Thanks to Asin's bubbly, effervescent character, the first half of the film moves real fast. Somehow, her character reminded me of Karthik's cameo in "Mouna Ragam". There was this scene where Asin helps a blind man cross the street, on the whole way explaining what's happening in the neighborhood which was a direct lift from the Oscar winning "Amelie". In one way, we should appreciate the director though, as thats how our Tamil audience will get to see a taste of French/International cinema. And in another scene Asin cleverly helps school girls on crutches to cross a gateway with animal trap pipes. Its a good scene, only that it was a little stretched & the BGM played havoc.
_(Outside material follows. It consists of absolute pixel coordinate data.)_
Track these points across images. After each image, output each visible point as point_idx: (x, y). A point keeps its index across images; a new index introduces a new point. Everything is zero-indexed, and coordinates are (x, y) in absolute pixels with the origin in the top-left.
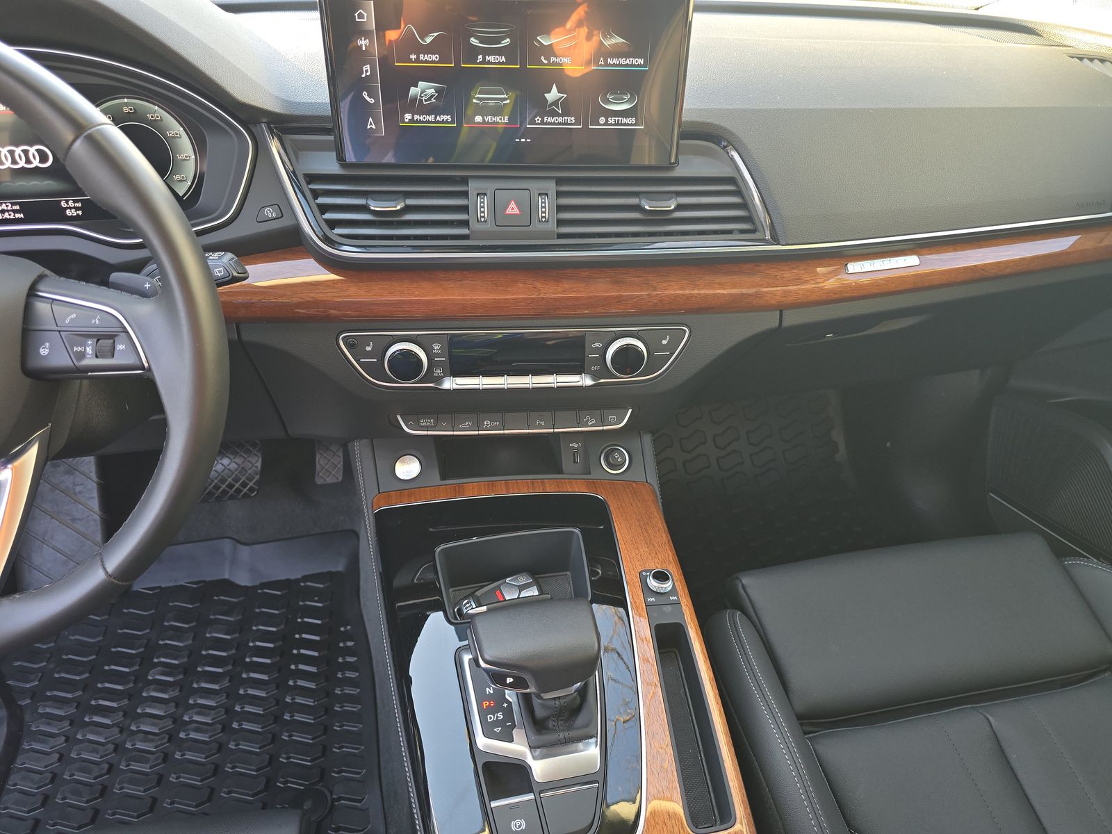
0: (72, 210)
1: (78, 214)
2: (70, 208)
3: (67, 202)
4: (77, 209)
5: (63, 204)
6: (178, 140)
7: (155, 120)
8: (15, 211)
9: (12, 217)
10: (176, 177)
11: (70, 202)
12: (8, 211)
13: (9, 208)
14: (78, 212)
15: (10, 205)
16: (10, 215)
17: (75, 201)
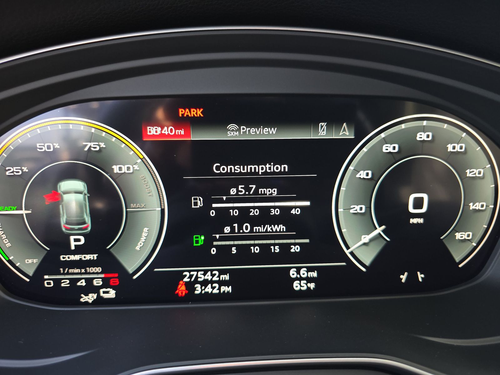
0: (302, 282)
1: (309, 288)
2: (301, 279)
3: (298, 270)
4: (309, 280)
5: (293, 273)
6: (479, 181)
7: (458, 153)
8: (222, 283)
9: (216, 291)
10: (458, 236)
11: (303, 271)
12: (212, 282)
13: (215, 278)
14: (309, 285)
15: (217, 273)
16: (213, 288)
17: (309, 269)
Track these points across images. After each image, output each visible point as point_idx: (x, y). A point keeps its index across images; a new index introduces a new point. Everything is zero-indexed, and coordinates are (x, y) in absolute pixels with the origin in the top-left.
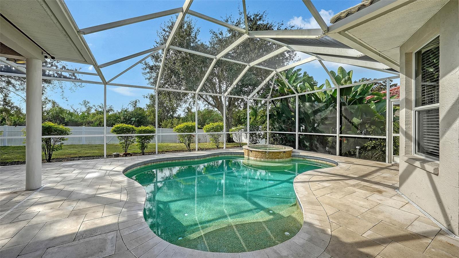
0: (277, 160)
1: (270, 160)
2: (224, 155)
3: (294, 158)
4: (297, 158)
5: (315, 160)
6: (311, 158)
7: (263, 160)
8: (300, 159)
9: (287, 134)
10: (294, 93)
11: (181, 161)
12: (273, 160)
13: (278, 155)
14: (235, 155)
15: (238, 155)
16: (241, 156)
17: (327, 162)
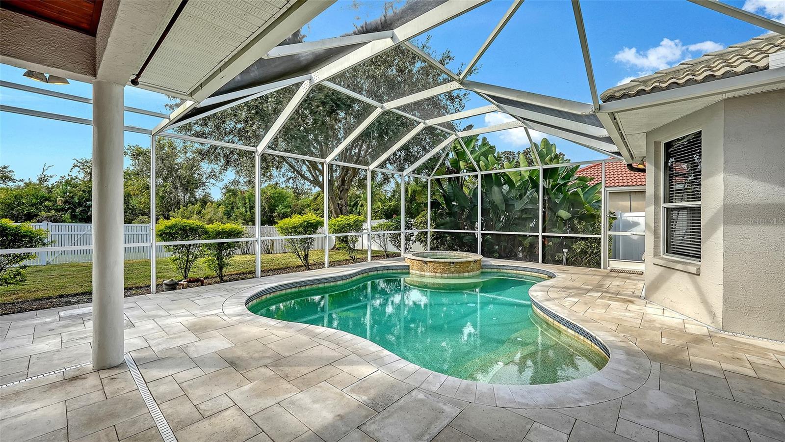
0: (466, 274)
1: (457, 275)
2: (376, 272)
3: (484, 270)
4: (489, 270)
5: (515, 271)
6: (509, 268)
7: (446, 275)
8: (493, 270)
9: (463, 233)
10: (475, 170)
11: (314, 286)
12: (461, 275)
13: (468, 267)
14: (394, 271)
15: (399, 271)
16: (404, 271)
17: (533, 273)
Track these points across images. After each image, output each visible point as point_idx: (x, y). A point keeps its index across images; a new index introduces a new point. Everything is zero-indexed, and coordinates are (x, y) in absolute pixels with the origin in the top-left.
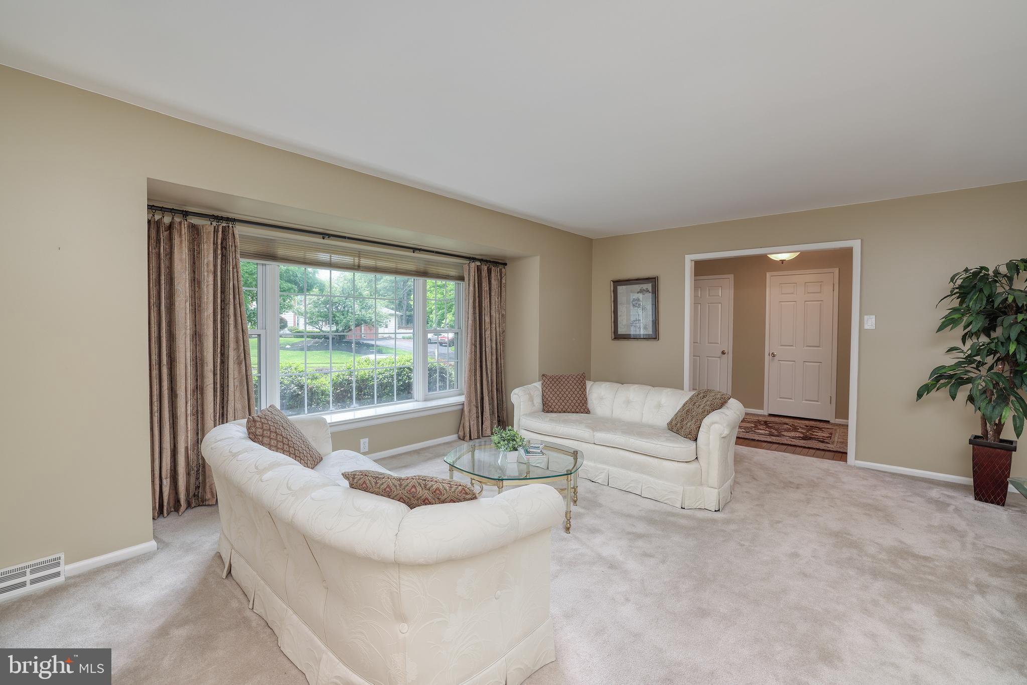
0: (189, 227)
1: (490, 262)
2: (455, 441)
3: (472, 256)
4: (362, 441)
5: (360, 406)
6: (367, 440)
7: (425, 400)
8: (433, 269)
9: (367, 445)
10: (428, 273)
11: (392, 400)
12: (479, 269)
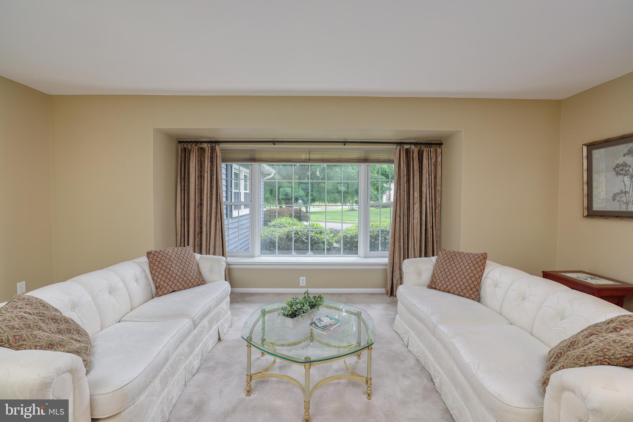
0: (198, 149)
1: (421, 144)
2: (382, 294)
3: (399, 141)
4: (301, 278)
5: (297, 254)
6: (304, 278)
7: (365, 257)
8: (373, 156)
9: (305, 282)
10: (368, 159)
11: (323, 253)
12: (407, 151)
It would have done more good if they had had the scene in silence or the screeching sound of the gate getting moved or may be a very light music in the background.

Asin helping the physically challenged & the girls in distress does come out well though the message the director wanted to convey - that of woman empowerment - comes out poorly. In these days when college students, girls in particular are asked not to wear low-hip jeans & sleeveless/tight fitting tops by the self-appointed moral police, when Kushboo's views provokes anger & the expressions of woman poets get ridiculed, I should say Murugadoss had wasted a good oppurtunity as he could have sent the message even more strongly.

The unnecessary songs inbetween slowed the tempo of the movie very much. When will our directors learn how to use the songs to good effect? May be we can follow the Hollywood style of placing part of the respective song in the BGM alone instead of showing the whole song shot at some exotic location. (but hey, according to this rediff report, may be our music directors will get offended if the songs aren't given prominence!)

While Asin's on-the-spot creativity evoked good humor initially, the director suddenly pulls the plug on her when she's alone in her house with 4 goondas waiting to kill her. A more better plot towards the end would have helped the movie. Also, showing the second twin villain at the end was a wasted effort so was that of the Police Inspector who promised much while investigating but soon dies crashing against a oncoming lorry while running face-on. Nayan Thara comes & goes with little impact. And hey, why is the film named Gajini? Any guesses?